The Super Rich: Warren Buffet pledged 85% of his entire US$45+ billion fortune to the Bill & Melinda Gates Foundation.  His rational is to give it away to people who will live longer than him, and who know how to give better.  In Warren’s case, he is giving away almost his entire net worth, which still leaves billions more to be passed down to others in his immediate circle.

The Poor: Perhaps they don’t pay much in taxes, but the poor do contribute a healthy amount to charity.  The 2000 Social Capital Community Benchmark Survey shows that households with incomes below $20,000 gave 4.6% to charity, higher than any other income group.  Households earning between $50,000 and $100,000 donated 2.5 percent or less.  Only above income levels of $100,000 does the percentage rise again.

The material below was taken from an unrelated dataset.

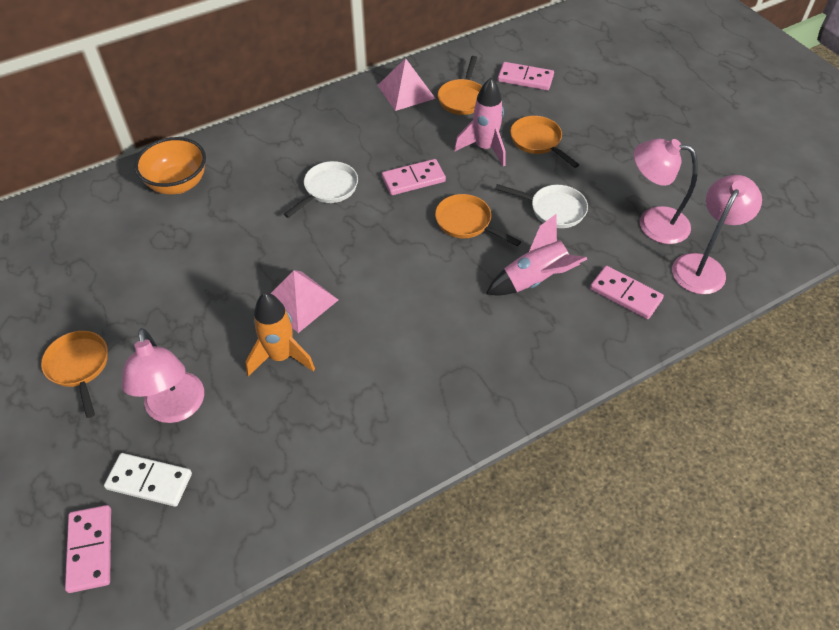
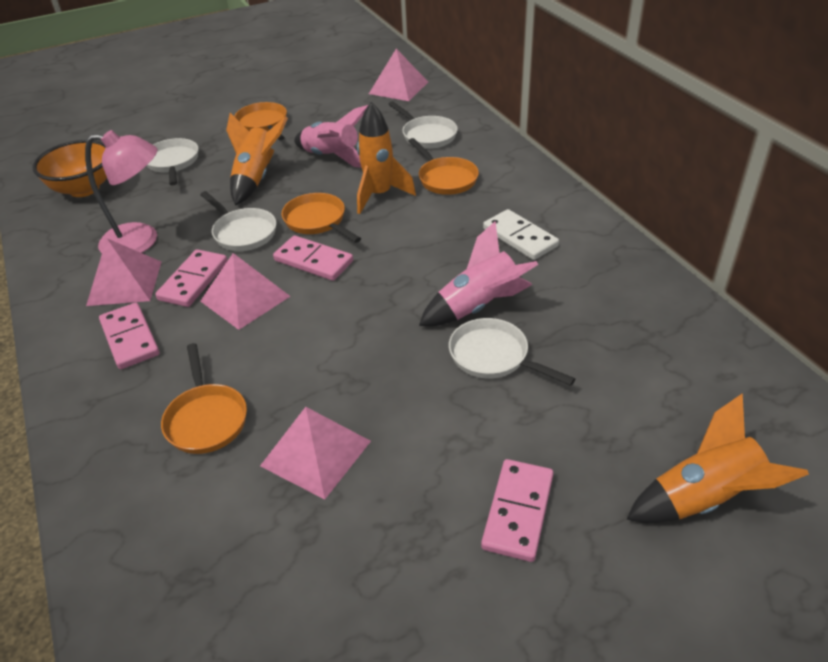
orange rocket: [245,293,315,377] = 1 -> [226,113,288,205] [357,102,416,214] [627,393,809,523] = 3
pink lamp: [122,328,204,423] [634,138,698,244] [672,175,762,294] = 3 -> [85,130,157,253] = 1
pink pyramid: [271,270,338,333] [377,58,436,111] = 2 -> [86,238,161,306] [200,253,290,330] [260,407,371,500] [369,49,428,101] = 4
white pan: [284,161,358,218] [495,184,588,228] = 2 -> [147,138,199,186] [200,191,276,251] [388,101,458,149] [449,318,575,386] = 4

Do Your Own Taxes Or Hire An Accountant?

Despite what many have advised, I’ve been doing my own taxes for the past 8 years.  Along the way, I’ve cocked things up, such as one time when I forgot to report the cost basis to over $1 million dollars worth of stock proceeds!  For some reason, I just passed over the stock section of the software.  You can imagine my surprise when I got a tax bill from the IRS for over $300,000!  By not putting the cost basis down, the IRS thought I had another $1 million worth of income that I hadn’t paid taxes on.  Instead, I only had about $10,000 worth of extra income since my cost basis was around ~$990,000 (trading is tough and not worth it!).

After scrambling to gather all my stock purchase prices, I submitted everything to the IRS and prayed it was all just a silly mistake.  I gave the IRS folks a ring in Utah to explain what I had sent in, and they were so nice.  The man on the other end said, “Not to worry, we see these types of mistakes all the time.”  Two months later, I got a letter from the IRS saying I owed them minimal interest, and taxes on only my profits of ~$10,000, or about $3,000.  Phew!  Thank goodness.

Lesson learned.  Always report your cost basis and save all records of transactions.  You know I’ll never mess up that section again.  I just told you a story as to why you might not want to do your taxes yourself.  That said, I cherish every learning experience and would do it over again.